Toxoplasmosis – This is the most common parasitic infection seen during pregnancy and is caused by the parasite Toxoplasma gondii, found in cat faces. If the pregnant mother comes in contact with the parasite, by handling cat litter or eating raw contaminated food, there is a risk of passing it on to the foetus. The infection is dangerous in pregnancy as it can cause stillbirth, miscarriage and congenital abnormalities in the baby. Such infections can be easily prevented by taking necessary precautions but if the pregnant woman is found to be infected, antibiotic medications are administered till delivery.
Urinary tract infection (UTI) – The most common infection in pregnancy, it is an infection of the urinary tract caused by bacteria which causes burning sensation, fever and chills.Most women are checked for UTIs during antenatal screening and treated accordingly, Asymptomatic bacteria (without symptoms) also needs to be treated. It can cause complications such as low birth weight and preterm labour .
Bacterial Vaginosis (BV) – This is an infection caused by overgrowth of hormonal commensal bacteria of the vagina and is typically characterised by fishy odour in the vaginal discharge. BV in pregnancy can lead to complications such as preterm labour, miscarriage and premature rupture of the membrane and hence requires prompt treatment with Antibiotics.
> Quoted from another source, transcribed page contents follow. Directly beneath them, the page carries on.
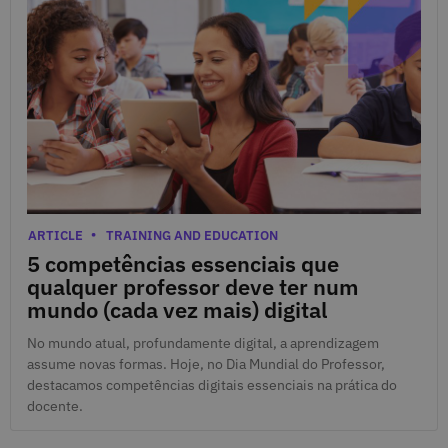
Oct. 5, 2025
Categories
ARTICLE
TRAINING AND EDUCATION
5 competências essenciais que
qualquer professor deve ter num
mundo (cada vez mais) digital
No mundo atual, profundamente digital, a aprendizagem
assume novas formas. Hoje, no Dia Mundial do Professor,
destacamos competências digitais essenciais na prática do
docente.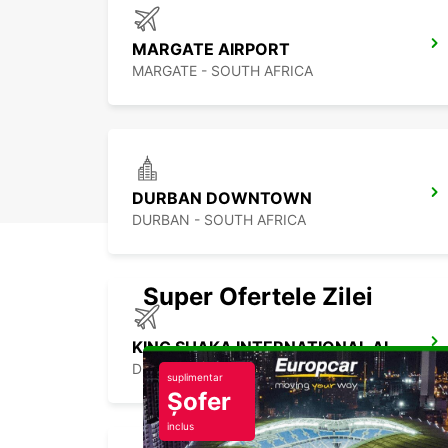
MARGATE AIRPORT
MARGATE - SOUTH AFRICA
DURBAN DOWNTOWN
DURBAN - SOUTH AFRICA
Super Ofertele Zilei
KING SHAKA INTERNATIONAL AIRPORT
DURBAN - SOUTH AFRICA
suplimentar
Șofer
inclus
Group B Streptococci – This is a bacterial infection that is mostly asymptomatic but in some pregnancies, it can cause serious complications in the baby. It results in preterm labour and premature rupture of membrane.
All the three bacterial infections can be treated successfully with antibiotics.
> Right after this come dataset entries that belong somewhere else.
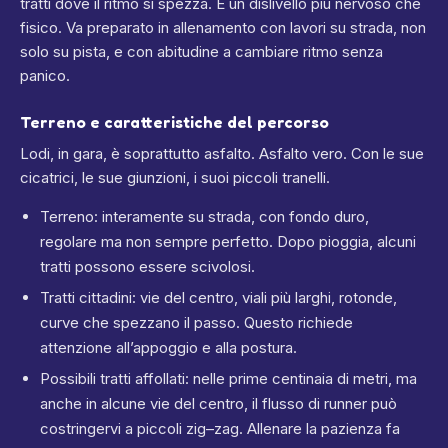
tratti dove il ritmo si spezza. È un dislivello più nervoso che
fisico. Va preparato in allenamento con lavori su strada, non
solo su pista, e con abitudine a cambiare ritmo senza
panico.
Terreno e caratteristiche del percorso
Lodi, in gara, è soprattutto asfalto. Asfalto vero. Con le sue
cicatrici, le sue giunzioni, i suoi piccoli tranelli.
Terreno: interamente su strada, con fondo duro,
regolare ma non sempre perfetto. Dopo pioggia, alcuni
tratti possono essere scivolosi.
Tratti cittadini: vie del centro, viali più larghi, rotonde,
curve che spezzano il passo. Questo richiede
attenzione all’appoggio e alla postura.
Possibili tratti affollati: nelle prime centinaia di metri, ma
anche in alcune vie del centro, il flusso di runner può
costringervi a piccoli zig–zag. Allenare la pazienza fa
Sexually Transmitted Diseases (STDs) – There are a few common sexually transmitted diseases such as Gonorrhoea and Chlamydia that when present in a pregnant woman can cause problems. Complications include preterm labour, miscarriage & new-born infections. STDs should be diagnosed and detected early and treated with medications.
HOW TO PREVENT INFECTIONS
Sometimes a little bit of care and sound advice from the gynaecologist can go a long way in preventing harmful infections during pregnancy.
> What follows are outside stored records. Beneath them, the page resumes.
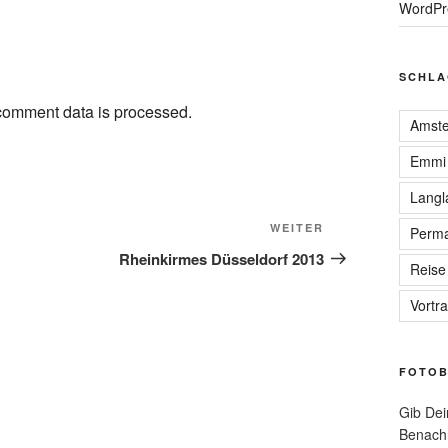
WordPr
SCHLA
comment data is processed.
Amst
Emmi
Langl
Nächster
WEITER
Perma
Beitrag
Rheinkirmes Düsseldorf 2013
Reise
Vortr
FOTOB
Gib Dei
Benachr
According to the Centers for Disease Control and Prevention, simple measures can prevent infection. These include –
- Washing your hands often especially after touching raw food and meat, using the bathroom, playing with children, touching dirt and soil
- Avoid eating uncooked food and raw and processed meat.
- Drink lots of water to prevent UTIs. (around 2.5 l/ day)
- Stay away from animal droppings and cat litter.
- Get checked for infections such as HIV, STDs and Hepatitis B
- Make sure to get vaccinations
- Healthy diet and lifestyle remains till date the key to prevent it.